A Tribe Called Quest

This influential hip-hop collective’s comeback has only just begun. Their first album in 18 years dropped this November and their SNL performance served as one of the few uplifting moments in the immediate wake of this year’s horrendous election results.

Hip-hop acts have often fared worse than their rock counterparts in the art of the comeback because they face a higher likelihood of being out of touch with the now. But Tribe was always light years ahead of their time with their brand and their return couldn’t have come at a better time. The loss of Phife Dawg was a huge blow to the entire community and many wondered what new music would even sound like. They managed to scrape together some tremendous verses from him from the vaults, as well as guest spots from the likes of Andre 3000, Kendrick Lamar, and Anderson Paak that suggests that while they’ve been on the sidelines, they’ve been paying attention and staying on top of what’s hot.

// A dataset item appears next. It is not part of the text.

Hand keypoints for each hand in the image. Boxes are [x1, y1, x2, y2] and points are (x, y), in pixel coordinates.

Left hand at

A tour is imminent and you can expect them to hit the festival circuit hard in 2017. I’d be shocked if they didn’t headline at least one New York-based festival and serve as second-line acts at the likes of Coachella, Bonnaroo and other top-tier festivals around the globe.

Third Eye Blind

Third Eye Blind’s musical output in 2016 wasn’t very impressive itself but they still managed to make headlines in a variety of ways, parlaying that with newfound success as a nostalgia act at festivals across the country, from Bonnaroo to Outside Lands. The band made waves when they trolled members of the Republican National Committee at an event in Cleveland, asking people to “raise your hands if you believe in silence” while also noting “Jumper” was a song inspired by the suicide of his gay friend.

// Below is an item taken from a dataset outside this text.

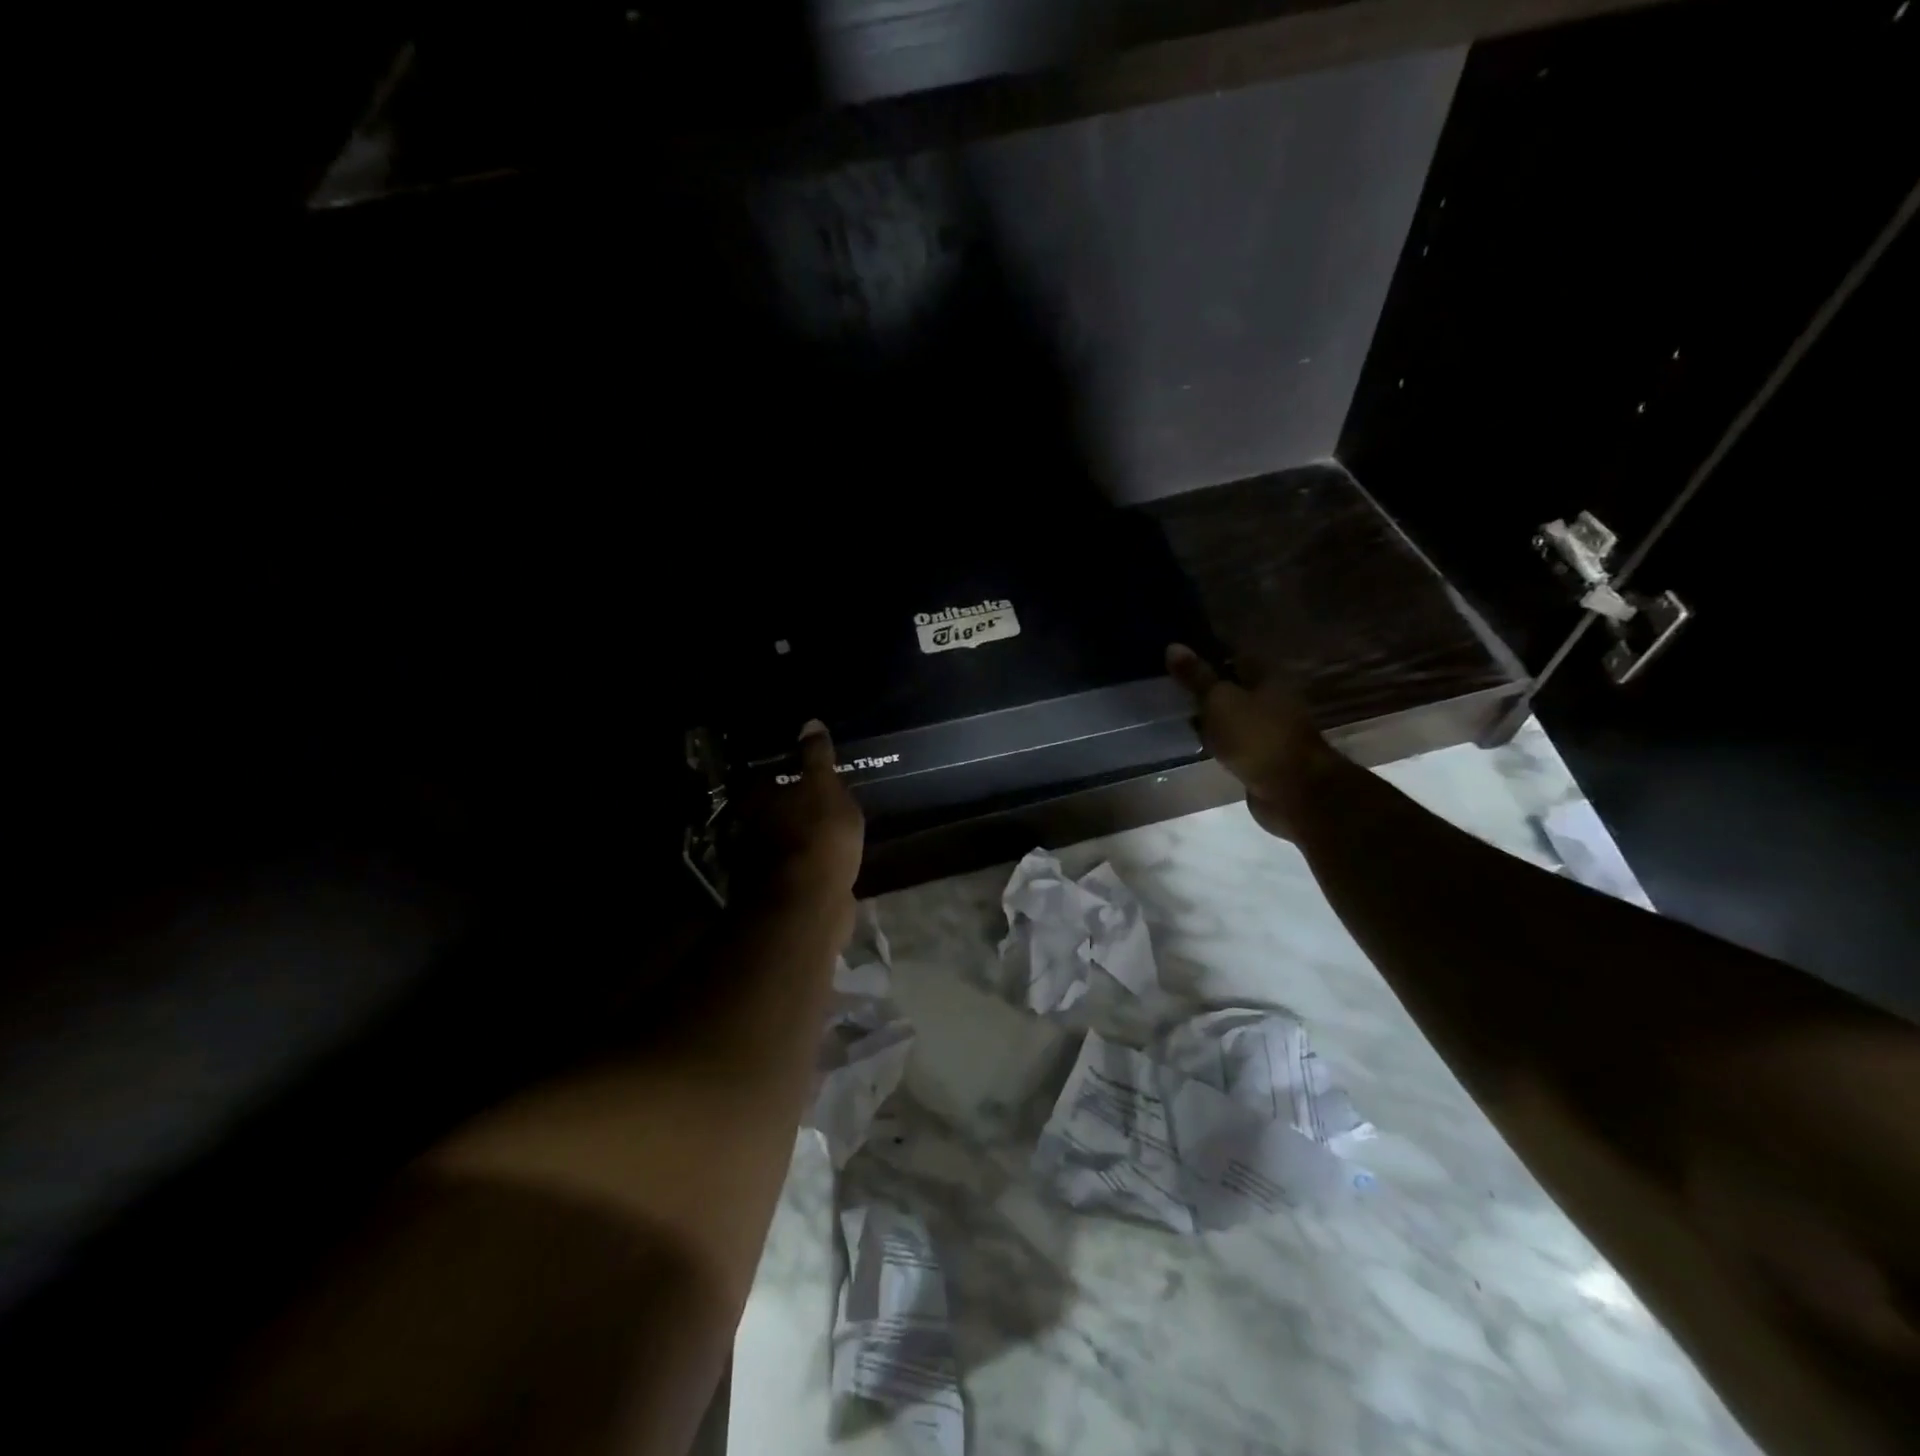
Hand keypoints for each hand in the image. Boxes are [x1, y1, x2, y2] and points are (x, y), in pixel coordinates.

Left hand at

They once had a reputation for being an inconsistent live act, relying on new songs that people didn’t connect with as much instead of performing a favorite-heavy set like people wanted. But as they toured the festival circuit they struck just the right balance of old versus new, people fell back in love with the band. At Outside Lands, I got to enjoy them with a friend I’ve known since sixth grade and her family and the wave of nostalgia was like a drug. There’s something to be said about singing at the top of your lungs to some of the catchiest pop tunes written from your childhood, and Third Eye Blind were behind many of people’s favorites.

Mavis Staples

Watching twenty-somethings appreciate legendary R&B and gospel singer Mavis Staples as she swooned them and schooled them was one of the unexpected highlights of 2016. For her newest album Livin’ on a High Note, Mavis approached a number of talented musicians for help writing the record. She tapped the likes of Ben Harper, The Head and the Heart’s Charity Rose Thielen, M. Ward, Justin Vernon aka Bon Iver, Neko Case, Nick Cave and others and it lifted it onto many year-end best-of lists. Mavis often performed in early-afternoon slots at these fests, handling hot temperatures at 77 years old much better than some of the younger folks in the crowd could. Her between-song banter at these shows was illuminating and damn if you didn’t leave wishing you could hang with Mavis for hours as she regaled you with stories.

Ja Rule + Ashanti

I had no fucking clue what I was getting into when I decided to go see Ja Rule and Ashanti perform together in 2016. Two acts that were massive while I was still in grade school, I wondered what they had left. On their own, these two might not have been able to justify multiple sold-out shows in LA, some on the same night. But together, they are magic. People forget Ja Rule and Ashanti were on top of the world with Billboard No.1 ¬†smash after No. 1 smash. Revisiting their music, the tunes have held up nicely over time. Ashanti still looks incredible and her voice sounds great. Even the new tunes were easy to digest. Ja Rule has slipped slightly, but he seems to be at peace with where he is and his deep voice is still so damn unique and you just forget how many hits he had. If I was booking a festival, I’d give the two of them an hour-long slot to share without hesitation. They’ve got more dates in stores for 2017 and though their days of topping the charts may be behind them, they’ve still got something left as performers as the generation who grew up on them’s disposable income grows.